(Data extracted from a collection)
****************
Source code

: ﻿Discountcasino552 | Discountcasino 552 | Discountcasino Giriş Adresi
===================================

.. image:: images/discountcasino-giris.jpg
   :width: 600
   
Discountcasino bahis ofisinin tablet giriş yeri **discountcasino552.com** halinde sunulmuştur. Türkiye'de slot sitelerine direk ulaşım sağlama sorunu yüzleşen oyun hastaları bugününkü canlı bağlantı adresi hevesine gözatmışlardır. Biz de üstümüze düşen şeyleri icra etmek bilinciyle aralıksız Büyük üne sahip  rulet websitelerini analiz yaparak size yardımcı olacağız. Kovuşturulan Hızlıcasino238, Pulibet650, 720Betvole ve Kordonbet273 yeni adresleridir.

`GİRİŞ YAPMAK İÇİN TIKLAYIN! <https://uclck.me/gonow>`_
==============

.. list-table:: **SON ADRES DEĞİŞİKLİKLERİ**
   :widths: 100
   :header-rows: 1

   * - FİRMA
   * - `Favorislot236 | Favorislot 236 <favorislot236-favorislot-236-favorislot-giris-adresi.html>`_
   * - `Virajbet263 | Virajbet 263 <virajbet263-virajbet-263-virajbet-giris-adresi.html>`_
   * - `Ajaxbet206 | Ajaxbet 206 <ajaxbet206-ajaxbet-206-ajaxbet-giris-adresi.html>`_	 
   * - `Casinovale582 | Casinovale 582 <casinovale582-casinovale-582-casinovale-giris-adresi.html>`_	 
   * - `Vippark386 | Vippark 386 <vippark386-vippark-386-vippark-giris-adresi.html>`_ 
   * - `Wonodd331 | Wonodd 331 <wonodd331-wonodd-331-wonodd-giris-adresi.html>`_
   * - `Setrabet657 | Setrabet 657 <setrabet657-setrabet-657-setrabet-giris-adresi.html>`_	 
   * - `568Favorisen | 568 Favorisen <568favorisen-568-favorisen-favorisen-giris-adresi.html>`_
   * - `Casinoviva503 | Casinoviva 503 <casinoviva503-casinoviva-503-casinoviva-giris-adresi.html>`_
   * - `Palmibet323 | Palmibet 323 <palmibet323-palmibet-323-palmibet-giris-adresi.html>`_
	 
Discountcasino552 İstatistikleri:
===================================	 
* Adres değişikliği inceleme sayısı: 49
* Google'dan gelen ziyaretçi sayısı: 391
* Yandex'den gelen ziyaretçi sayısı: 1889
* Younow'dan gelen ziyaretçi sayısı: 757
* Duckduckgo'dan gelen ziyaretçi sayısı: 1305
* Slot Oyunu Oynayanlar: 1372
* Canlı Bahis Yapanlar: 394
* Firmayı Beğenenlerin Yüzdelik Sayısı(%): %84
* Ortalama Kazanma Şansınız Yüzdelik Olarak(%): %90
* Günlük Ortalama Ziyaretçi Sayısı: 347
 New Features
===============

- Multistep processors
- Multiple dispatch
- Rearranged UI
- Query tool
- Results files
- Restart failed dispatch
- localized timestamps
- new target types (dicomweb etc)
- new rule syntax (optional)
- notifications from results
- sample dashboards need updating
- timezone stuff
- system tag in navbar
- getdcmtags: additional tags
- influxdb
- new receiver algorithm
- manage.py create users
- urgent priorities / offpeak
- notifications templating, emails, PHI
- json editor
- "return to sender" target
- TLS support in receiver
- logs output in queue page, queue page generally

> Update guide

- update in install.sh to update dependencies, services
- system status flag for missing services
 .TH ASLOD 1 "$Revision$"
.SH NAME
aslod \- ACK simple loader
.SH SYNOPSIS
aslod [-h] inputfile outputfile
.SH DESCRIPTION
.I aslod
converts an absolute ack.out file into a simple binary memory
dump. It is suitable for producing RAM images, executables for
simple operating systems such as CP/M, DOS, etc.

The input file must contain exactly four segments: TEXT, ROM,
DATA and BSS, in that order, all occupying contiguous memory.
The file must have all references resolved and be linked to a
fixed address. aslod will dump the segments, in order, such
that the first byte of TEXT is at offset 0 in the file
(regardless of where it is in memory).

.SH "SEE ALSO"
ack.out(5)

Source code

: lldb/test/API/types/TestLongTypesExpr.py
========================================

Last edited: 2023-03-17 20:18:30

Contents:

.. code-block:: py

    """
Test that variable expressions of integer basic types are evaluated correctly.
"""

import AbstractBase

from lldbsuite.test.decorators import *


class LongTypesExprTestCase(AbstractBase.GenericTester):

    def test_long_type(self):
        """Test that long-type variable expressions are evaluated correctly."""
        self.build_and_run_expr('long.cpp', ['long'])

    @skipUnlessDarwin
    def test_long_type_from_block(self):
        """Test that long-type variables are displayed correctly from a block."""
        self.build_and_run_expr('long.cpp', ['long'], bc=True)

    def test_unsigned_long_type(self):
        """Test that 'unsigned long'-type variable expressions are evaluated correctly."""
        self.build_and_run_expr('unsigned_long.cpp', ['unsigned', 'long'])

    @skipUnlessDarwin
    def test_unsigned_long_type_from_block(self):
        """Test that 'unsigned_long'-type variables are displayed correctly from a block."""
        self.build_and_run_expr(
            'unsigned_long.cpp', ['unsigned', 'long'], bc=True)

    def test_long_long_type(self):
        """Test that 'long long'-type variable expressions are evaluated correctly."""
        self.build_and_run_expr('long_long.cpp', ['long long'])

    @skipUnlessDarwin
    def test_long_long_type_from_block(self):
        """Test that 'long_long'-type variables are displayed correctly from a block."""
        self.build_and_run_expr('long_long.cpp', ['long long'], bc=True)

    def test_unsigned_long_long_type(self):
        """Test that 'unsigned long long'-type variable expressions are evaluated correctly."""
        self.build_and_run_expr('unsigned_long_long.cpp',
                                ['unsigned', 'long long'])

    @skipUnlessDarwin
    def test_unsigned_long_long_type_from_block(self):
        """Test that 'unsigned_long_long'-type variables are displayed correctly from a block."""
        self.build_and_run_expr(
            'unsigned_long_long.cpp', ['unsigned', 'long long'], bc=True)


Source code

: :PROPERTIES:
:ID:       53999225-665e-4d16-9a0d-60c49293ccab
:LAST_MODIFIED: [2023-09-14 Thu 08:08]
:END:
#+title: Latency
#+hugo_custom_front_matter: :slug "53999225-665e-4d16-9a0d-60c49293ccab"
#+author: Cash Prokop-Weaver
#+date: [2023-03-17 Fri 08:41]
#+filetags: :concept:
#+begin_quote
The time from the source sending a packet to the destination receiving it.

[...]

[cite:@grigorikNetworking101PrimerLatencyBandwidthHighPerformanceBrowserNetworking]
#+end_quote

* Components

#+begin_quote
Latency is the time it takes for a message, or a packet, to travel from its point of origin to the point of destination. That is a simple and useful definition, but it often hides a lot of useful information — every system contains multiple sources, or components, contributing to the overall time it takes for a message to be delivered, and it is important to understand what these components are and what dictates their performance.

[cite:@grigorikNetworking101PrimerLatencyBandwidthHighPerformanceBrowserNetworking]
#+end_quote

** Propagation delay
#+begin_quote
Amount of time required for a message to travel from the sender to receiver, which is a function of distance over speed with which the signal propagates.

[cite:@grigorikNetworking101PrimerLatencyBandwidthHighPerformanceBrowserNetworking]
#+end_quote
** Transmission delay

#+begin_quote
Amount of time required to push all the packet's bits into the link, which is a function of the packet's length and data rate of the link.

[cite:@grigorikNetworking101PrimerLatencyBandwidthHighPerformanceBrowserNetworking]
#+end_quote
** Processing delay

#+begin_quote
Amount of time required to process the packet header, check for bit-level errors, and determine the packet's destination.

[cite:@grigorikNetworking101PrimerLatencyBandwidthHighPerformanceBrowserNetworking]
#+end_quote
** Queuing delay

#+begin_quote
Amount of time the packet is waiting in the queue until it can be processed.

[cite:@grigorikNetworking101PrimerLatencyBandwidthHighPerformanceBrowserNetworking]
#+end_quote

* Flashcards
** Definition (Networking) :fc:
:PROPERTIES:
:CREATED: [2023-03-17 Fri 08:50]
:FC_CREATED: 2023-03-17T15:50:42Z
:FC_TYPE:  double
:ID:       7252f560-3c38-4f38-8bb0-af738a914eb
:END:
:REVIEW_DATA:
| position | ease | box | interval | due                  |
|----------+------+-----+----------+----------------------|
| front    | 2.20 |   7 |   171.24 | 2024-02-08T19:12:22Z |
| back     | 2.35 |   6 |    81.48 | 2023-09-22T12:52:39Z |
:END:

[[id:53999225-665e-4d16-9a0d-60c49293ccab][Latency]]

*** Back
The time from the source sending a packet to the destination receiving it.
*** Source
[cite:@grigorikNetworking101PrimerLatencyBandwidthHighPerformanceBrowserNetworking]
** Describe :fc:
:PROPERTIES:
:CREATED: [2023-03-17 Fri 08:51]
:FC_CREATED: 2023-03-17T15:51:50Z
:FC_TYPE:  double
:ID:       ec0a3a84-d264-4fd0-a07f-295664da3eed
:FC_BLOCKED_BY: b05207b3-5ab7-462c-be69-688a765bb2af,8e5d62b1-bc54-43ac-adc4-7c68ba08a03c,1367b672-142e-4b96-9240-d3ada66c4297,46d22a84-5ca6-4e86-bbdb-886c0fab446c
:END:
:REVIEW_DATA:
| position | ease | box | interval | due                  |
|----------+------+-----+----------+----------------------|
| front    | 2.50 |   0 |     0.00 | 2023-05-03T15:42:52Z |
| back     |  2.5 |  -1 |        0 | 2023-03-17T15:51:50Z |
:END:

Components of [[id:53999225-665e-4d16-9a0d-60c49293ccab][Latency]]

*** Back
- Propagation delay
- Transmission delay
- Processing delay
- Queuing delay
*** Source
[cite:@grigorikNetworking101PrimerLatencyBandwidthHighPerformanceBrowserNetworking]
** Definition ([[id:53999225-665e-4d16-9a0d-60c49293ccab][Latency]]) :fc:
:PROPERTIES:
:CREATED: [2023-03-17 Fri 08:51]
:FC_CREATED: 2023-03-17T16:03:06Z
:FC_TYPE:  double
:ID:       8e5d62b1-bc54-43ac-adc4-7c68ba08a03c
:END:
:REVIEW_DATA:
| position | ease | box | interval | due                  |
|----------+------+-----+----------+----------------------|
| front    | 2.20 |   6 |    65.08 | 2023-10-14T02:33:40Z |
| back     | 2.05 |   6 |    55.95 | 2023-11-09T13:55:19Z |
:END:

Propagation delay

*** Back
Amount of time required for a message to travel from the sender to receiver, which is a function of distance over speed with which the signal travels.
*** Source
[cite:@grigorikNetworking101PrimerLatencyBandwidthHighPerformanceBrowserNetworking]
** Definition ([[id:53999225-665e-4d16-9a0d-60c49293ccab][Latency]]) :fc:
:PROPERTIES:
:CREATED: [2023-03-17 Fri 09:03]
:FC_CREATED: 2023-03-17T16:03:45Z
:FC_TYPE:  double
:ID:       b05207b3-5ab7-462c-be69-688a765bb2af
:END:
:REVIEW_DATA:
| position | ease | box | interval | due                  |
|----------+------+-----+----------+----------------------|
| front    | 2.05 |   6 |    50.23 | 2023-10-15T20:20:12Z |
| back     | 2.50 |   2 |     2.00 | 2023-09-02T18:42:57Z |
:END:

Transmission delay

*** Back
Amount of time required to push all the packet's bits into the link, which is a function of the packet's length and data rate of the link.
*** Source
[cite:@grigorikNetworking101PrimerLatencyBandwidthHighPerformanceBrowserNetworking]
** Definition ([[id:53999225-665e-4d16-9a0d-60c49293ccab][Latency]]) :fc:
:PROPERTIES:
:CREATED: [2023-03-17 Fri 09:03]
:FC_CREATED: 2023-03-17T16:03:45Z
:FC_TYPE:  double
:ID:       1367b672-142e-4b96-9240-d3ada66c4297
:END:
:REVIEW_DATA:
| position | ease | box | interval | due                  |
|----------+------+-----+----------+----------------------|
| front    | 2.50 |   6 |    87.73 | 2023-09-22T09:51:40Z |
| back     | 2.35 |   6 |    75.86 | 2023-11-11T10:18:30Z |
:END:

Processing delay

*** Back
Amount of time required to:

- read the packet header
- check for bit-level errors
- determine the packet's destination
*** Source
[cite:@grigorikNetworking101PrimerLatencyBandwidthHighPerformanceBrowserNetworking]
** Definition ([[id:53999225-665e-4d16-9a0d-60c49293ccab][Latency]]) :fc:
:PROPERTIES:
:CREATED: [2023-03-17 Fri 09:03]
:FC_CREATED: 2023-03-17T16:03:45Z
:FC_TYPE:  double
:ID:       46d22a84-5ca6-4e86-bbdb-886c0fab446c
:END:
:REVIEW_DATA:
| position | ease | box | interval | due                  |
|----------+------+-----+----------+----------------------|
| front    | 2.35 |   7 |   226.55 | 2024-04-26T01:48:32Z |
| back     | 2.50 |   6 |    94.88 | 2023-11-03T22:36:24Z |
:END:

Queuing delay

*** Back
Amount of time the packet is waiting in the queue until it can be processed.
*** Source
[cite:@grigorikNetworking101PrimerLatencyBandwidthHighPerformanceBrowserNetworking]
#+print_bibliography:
****************
How to complete this task | Report the lines above that have the word "header" in them.

Your response |
   :header-rows: 1
Amount of time required to process the packet header, check for bit-level errors, and determine the packet's destination.
- read the packet header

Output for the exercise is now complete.